Book review: Cubed: A Secret History of the Workplace, by Nikil Saval
Early in Cubed, a detailed cultural history of how the office grew to become the definitive 20th-century workplace, Nikil Saval presents a mocking description of the stylish office worker, courtesy of Walt Whitman in 1856.
Early in Cubed, a detailed cultural history of how the office grew to become the definitive 20th-century workplace, Nikil Saval presents a mocking description of the stylish office worker, courtesy of Walt Whitman in 1856. At that time, non-manual labour accounted for a minority of jobs in the United States, and those who did spend their days in an office were often the source of derision.
As trade expanded across the US, the amount of clerical work increased. And as the number of people working in offices grew, the question arose of how to optimise efficiency and, in some cases, comfort in this new work climate. To start, Saval explains, many offices took a cue from the factory and lined desks up in long rows.
Then, in the early 20th century, two innovations emerged that would be recycled and reinterpreted in various ways over the next century. The first arrived courtesy of Frederick Taylor, a consultant and theorist who made it his goal to remove all inefficiencies from the office and argued for an extreme division of labour to replace what was the more fluid work style of the old clerks, who worked in small offices of four or five people and were responsible for a wide variety of tasks. Taylor created the position of the manager.

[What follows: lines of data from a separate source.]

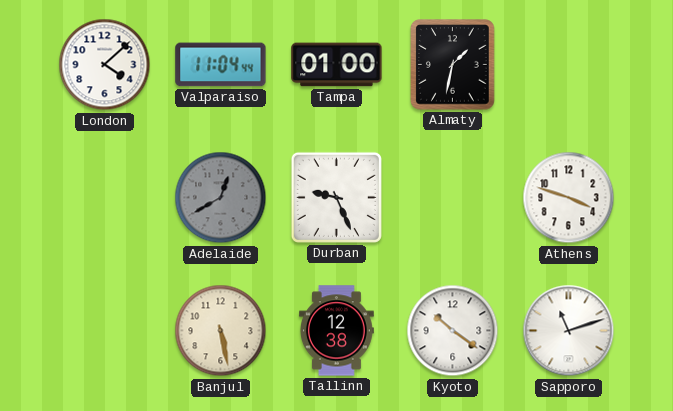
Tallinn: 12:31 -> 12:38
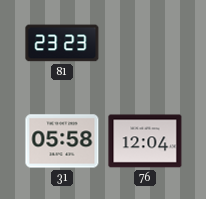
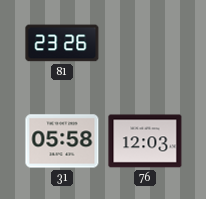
81: 23:23 -> 23:26
76: 12:04 -> 12:03
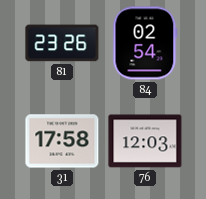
84: none -> 02:54
31: 05:58 -> 17:58
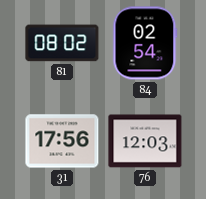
81: 23:26 -> 08:02
31: 17:58 -> 17:56
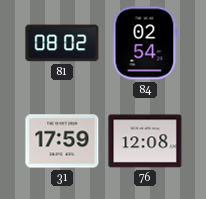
31: 17:56 -> 17:59
76: 12:03 -> 12:08
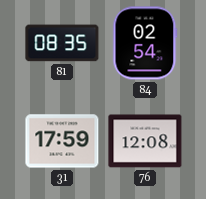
81: 08:02 -> 08:35
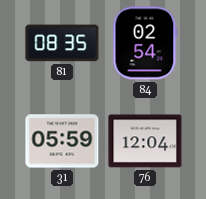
31: 17:59 -> 05:59
76: 12:08 -> 12:04
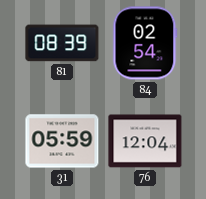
81: 08:35 -> 08:39
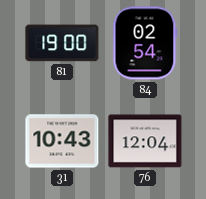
81: 08:39 -> 19:00
31: 05:59 -> 10:43
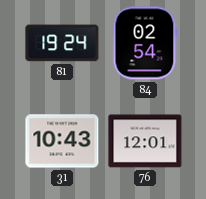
81: 19:00 -> 19:24
76: 12:04 -> 12:01
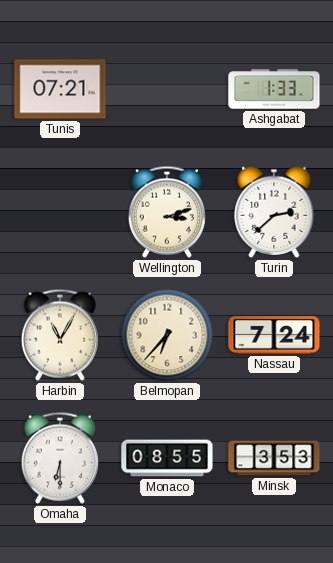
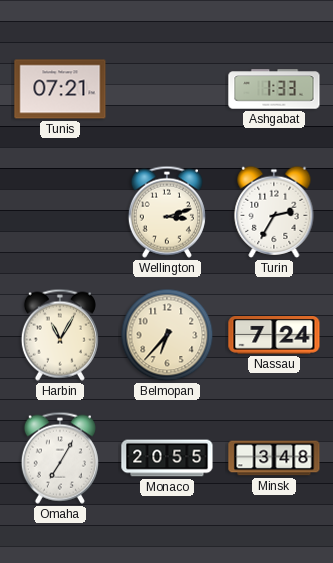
Turin: 2:38 -> 2:35
Omaha: 6:30 -> 7:05
Monaco: 08:55 -> 20:55
Minsk: 3:53 -> 3:48
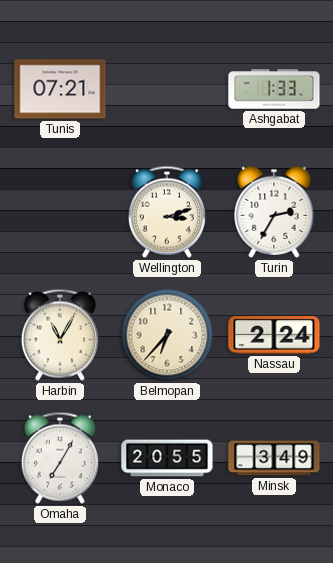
Nassau: 7:24 -> 2:24
Minsk: 3:48 -> 3:49
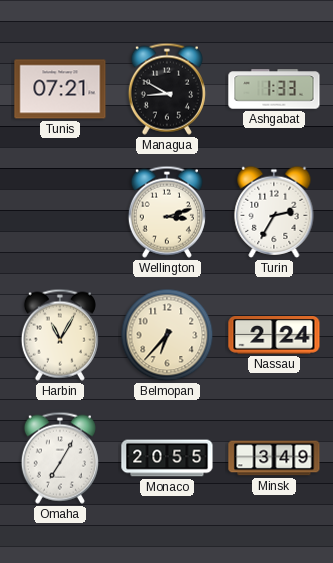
Managua: none -> 8:50
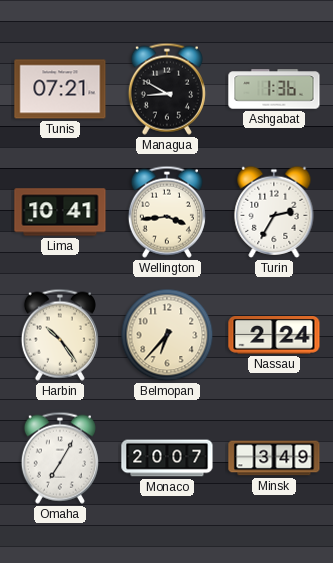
Ashgabat: 1:33 -> 1:36
Lima: none -> 10:41
Wellington: 3:12 -> 3:44
Harbin: 11:05 -> 10:24
Monaco: 20:55 -> 20:07
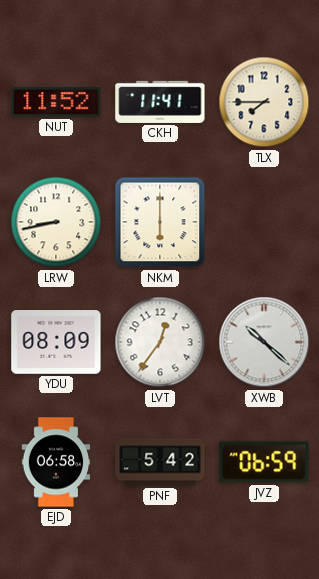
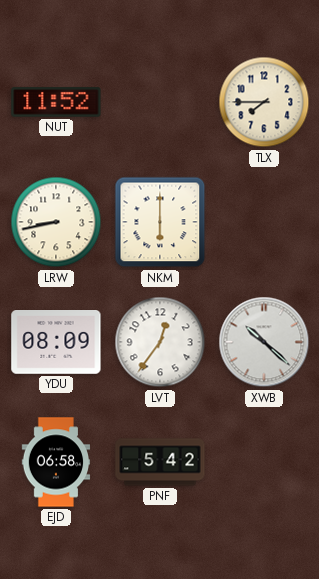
CKH: 11:41 -> none
JVZ: 06:59 -> none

The drive to get workers producing at highest capacity probably reached its apex with Robert Propst's Action Office in the 1960s. The Action Office was an open-concept space consisting of several different working spaces, including a desk that you sat at and a larger drafting table that you could stand over. Propst's second version of the Action Office added walls of different heights around the workspace.
Propst's ideas were received rapturously, heralded for finally allowing the office "to achieve the work utopia that it had always promised". The results, however, were hardly radical. The Action Office, which was meant to liberate workers and get them moving around the office, instead led to the proliferation of its stifling cousin-in-design: the cubicle.